*Explore the material*:
(A) According to the figure legends on plant lipids and glycerol treatment, what was used as a loading control in the RNA gel-blot analyses?
(B) Continue the figure legends on plant lipids and glycerol treatment from where they stop.

------ Page text ------

Lipid profile and total lipid content. A, Profile of total lipids extracted from Col-0 and act1 plants treated with water or glycerol. The values are presented as the mean of five replicates. Error bars represent sd. PC, Phosphatidylcholine; PI, phosphatidylinositol; PS, phosphatidylserine. B, Comparison of total lipid content in water- and glycerol-treated SSI2 (Col-0) and act1 plants with that of ssi2. The values are presented as the mean of five replicates. Error bars represent sd.

Figure 6.

Comparison of glycerol-responsiveness in wild-type, act1, nho1, ssi2 gly1-3, and 35S-ACT1 plants and double-mutant analysis of ssi2 nho1 plants. A, Glycerol-induced changes in the 18:1 levels in leaf tissue of 4-week-old plants. Plants were treated with glycerol (G) or water (W) and samples taken 72 h post treatment were analyzed for 18:1 content using GC. The values shown are an average of six independent replicates. Error bars represent sd. B, Endogenous SA levels in the leaves of 4-week-old soil-grown plants. SSI2 indicates Col-0 ecotype. The values presented are averages of three replicates. Error bars represent sd. C, Expression of the PR-1 gene in water- and glycerol-treated plants. RNA gel-blot analysis was performed on 7 μg of total RNA extracted 72 h after glycerol treatment. The ssi2 gly1-3 plants used in this study were 3 weeks old. Ethidium bromide staining of rRNA was used as a loading control. D, Comparison of the morphological phenotypes displayed by the 16-d-old soil-grown ssi2 and ssi2 nho1 plants. E, Microscopy of trypan blue-stained leaves from ssi2 and various ssi2 nho1 plants. F, Expression of the PR-1 gene in ssi2 and ssi2 nho1 plants. RNA gel-blot analysis was performed on 7 μg of total RNA extracted from 16-d-old soil-grown plants. Ethidium bromide staining of rRNA was used as a loading control.

------ Dataset extract ------

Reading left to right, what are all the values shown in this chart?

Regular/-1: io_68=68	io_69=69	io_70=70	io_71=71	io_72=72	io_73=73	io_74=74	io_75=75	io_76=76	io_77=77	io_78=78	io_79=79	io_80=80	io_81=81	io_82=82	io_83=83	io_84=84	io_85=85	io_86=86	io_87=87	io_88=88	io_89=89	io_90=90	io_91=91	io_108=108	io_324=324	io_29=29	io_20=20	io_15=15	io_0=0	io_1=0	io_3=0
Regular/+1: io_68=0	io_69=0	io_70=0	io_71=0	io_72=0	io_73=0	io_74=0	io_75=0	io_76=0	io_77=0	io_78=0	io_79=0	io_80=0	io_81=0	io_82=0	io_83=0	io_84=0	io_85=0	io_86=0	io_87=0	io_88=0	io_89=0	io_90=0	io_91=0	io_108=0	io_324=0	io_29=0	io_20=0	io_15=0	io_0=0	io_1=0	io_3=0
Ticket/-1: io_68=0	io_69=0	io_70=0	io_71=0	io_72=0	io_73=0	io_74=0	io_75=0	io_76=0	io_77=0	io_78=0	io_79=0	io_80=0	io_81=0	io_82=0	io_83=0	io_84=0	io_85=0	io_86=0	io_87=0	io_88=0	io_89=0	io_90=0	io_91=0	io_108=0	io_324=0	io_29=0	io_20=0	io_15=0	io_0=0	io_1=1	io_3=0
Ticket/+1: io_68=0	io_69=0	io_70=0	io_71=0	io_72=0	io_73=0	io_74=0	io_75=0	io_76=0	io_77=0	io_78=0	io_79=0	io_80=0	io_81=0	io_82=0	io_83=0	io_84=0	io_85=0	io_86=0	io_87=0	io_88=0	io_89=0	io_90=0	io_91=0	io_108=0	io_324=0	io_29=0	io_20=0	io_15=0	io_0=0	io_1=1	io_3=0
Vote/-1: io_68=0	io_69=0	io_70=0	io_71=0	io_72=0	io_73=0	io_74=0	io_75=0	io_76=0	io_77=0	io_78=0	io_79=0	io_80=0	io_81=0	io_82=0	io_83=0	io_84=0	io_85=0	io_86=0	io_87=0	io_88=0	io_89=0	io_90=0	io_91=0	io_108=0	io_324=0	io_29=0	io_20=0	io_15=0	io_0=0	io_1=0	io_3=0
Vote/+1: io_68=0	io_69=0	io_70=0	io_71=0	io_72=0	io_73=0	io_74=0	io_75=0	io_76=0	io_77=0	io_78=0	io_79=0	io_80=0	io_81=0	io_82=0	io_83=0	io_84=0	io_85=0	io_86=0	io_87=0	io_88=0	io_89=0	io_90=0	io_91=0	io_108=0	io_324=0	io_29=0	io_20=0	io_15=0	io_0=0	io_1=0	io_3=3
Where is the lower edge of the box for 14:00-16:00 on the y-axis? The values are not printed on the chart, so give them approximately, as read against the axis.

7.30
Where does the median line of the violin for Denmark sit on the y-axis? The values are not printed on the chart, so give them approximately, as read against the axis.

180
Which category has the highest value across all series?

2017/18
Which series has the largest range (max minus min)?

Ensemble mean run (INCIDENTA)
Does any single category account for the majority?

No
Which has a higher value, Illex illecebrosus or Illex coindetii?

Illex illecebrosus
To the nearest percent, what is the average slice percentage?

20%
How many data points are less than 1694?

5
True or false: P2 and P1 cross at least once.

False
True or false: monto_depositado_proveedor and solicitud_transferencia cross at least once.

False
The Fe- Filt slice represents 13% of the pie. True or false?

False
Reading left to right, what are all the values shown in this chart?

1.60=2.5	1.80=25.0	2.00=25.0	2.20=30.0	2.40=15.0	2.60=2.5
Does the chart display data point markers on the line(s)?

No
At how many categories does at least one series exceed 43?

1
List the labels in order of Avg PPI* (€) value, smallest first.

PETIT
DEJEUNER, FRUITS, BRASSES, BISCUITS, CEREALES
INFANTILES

------

*Answers given*:
(A) Ethidium bromide staining of rRNA.

(B)
Figure 7.

Morphological and molecular phenotypes of ssi2 act1 and various ssi2 act1 fad triple-mutant plants. A, Comparison of the morphological phenotypes displayed by the 4-week-old soil-grown ssi2 act1 and various ssi2 act1 fad triple-mutant plants. B, Microscopy of trypan blue-stained leaves from ssi2 act1 and ssi2 act1 fad triple-mutant plants. C, Expression of the PR-1 gene in wild-type, ssi2, ssi2 act1, and various ssi2 act1 fad triple-mutant plants. RNA gel-blot analysis was performed on 5 μg of total RNA extracted from 4-week-old soil-grown plants. Ethidium bromide staining of rRNA was used as a loading control.

Figure 8.

A condensed scheme for lipid biosynthesis and glycerol-mediated signaling in Arabidopsis leaves. De novo FA synthesis occurs exclusively in the plastids of all plant cells and leads to the synthesis of palmitic acid (16:0)-ACP and oleic acid (18:1)-ACP. These FAs enter glycerolipid synthesis either via the prokaryotic pathway in the inner envelope of chloroplasts or are exported out of plastids as CoA thioesters to enter the eukaryotic glycerolipid synthesis pathway. Desaturation of stearic acid (18:0)-ACP to 18:1-ACP catalyzed by the SSI2/FAB2-encoded stearoyl-ACP desaturase is one of the key steps in the FA biosynthesis pathway that regulates levels of unsaturated FAs in the cell. The 18:1-ACP generated in this reaction enters the prokaryotic pathway through acylation of G3P and this reaction is catalyzed by the ACT1-encoded G3P acyltransferase. G3P can be made via a cytosolic enzyme GK or via G3Pdh. Dotted line indicates that GK-derived G3P makes a minor contribution to the plastidal G3P pool. Desaturation of 18:1 to 18:2 and 18:3 on membrane glycerolipids (GL) is catalyzed by FAD6 and FAD7/FAD8-encoded desaturases, respectively, that are present on the plastid envelop. Esterification of the CoA group is mediated by acyl-CoA synthetase (ACS). CoA, Coenzyme A; Lyso-PA, acyl-G3P; SL, sulfolipid; DAG, diacylglycerol; DHAP, dihydroxyacetone phosphate.